Texto del documento:
++++++++
Como indica el Card. Ratzinger, el relativismo pone en cuestión estos tres elementos, con vistas a que pierdan su carácter incondicional y homogéneo dentro la Iglesia. Se entiende que son únicamente mediaciones o elementos creados por nosotros, a partir de la revelación de Cristo y por lo tanto, pueden ser cambiados o reinterpretados, de forma adecuada, para solventar los problemas actuales.
El relativista considera que la Iglesia es una reunión de personas que acuerdan convivir con unas normas propias, que se ajustan al momento histórico y la cultura: “Hacer un absoluto de tales mediaciones limitadas o más aún, considerarlas encuentros reales con la Verdad universalmente válida de Dios, que se revela, sería lo mismo que elevar lo propio a la categoría de absoluto.” Desde su punto de vista, Cristo no puede ser considerado como la Verdad ni puede tener influencia directa sobre la Iglesia: “Jesús es conscientemente relativizado como un genio religioso entre otros.” De otro modo “se perdería la infinitud del Dios totalmente otro”. Es decir, si consideramos que Dios es cercano y actúa directamente sobre la Iglesia, perdemos la cómoda lejanía de un dios incomprensible.
++++++++
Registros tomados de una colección

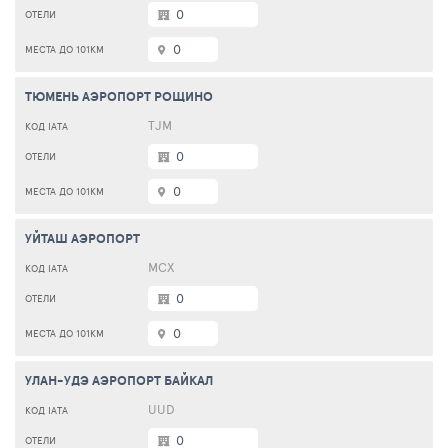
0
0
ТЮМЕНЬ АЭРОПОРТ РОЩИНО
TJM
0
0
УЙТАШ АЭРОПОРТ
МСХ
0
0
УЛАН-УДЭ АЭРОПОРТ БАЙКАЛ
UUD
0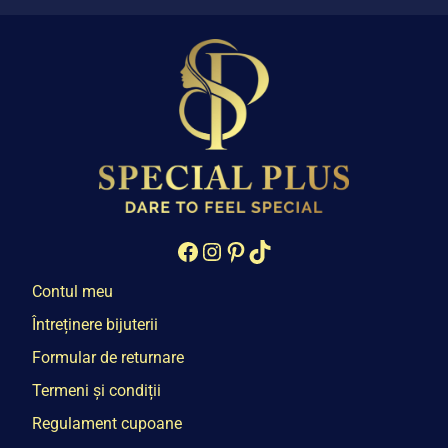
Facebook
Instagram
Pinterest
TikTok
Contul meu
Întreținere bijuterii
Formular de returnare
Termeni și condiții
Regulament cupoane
++++++++
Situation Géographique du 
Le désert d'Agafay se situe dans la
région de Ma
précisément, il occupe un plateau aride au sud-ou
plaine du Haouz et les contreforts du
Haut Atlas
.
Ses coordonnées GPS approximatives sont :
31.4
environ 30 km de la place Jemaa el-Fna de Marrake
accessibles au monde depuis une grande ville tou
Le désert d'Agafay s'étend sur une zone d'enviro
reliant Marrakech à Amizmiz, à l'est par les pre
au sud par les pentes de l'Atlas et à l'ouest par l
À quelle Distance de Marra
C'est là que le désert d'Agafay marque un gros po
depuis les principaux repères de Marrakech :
++++++++
Prolonga el texto sobre el relativismo y la Iglesia a partir de su última oración.

Resultado:
Estas consideraciones nos llevan a considerar la Tradición y Doctrina, como un material socio-cultural, maleable y adaptable a cada momento histórico. Los promotores del cambio radical en la Iglesia, proponen que los dogmas no cambien, para tranquilizar a los católicos conservadores y así adherirlos a su causa. Pero, para que sea posible dejar entrar “el cambio”, los dogmas deben ser reinterpretados para conseguir que la noticia de salvación sea “siempre novedosa”, adecuada a cada persona y a cada momento de la historia.
¿Qué pasa con los que nos oponemos a la deconstrucción de la Iglesia y de la fe? El Card. Ratzinger nos señala que seremos considerados como (despreciables) fundamentalistas: “afirmar que en la figura de Jesucristo y en la fe de la Iglesia hay una verdad vinculante y válida en la historia misma es calificado como fundamentalismo”. Fundamentalismo, que es una “amenaza fundamental emergente contra los bienes supremos de la modernidad, es decir, la tolerancia y la libertad”.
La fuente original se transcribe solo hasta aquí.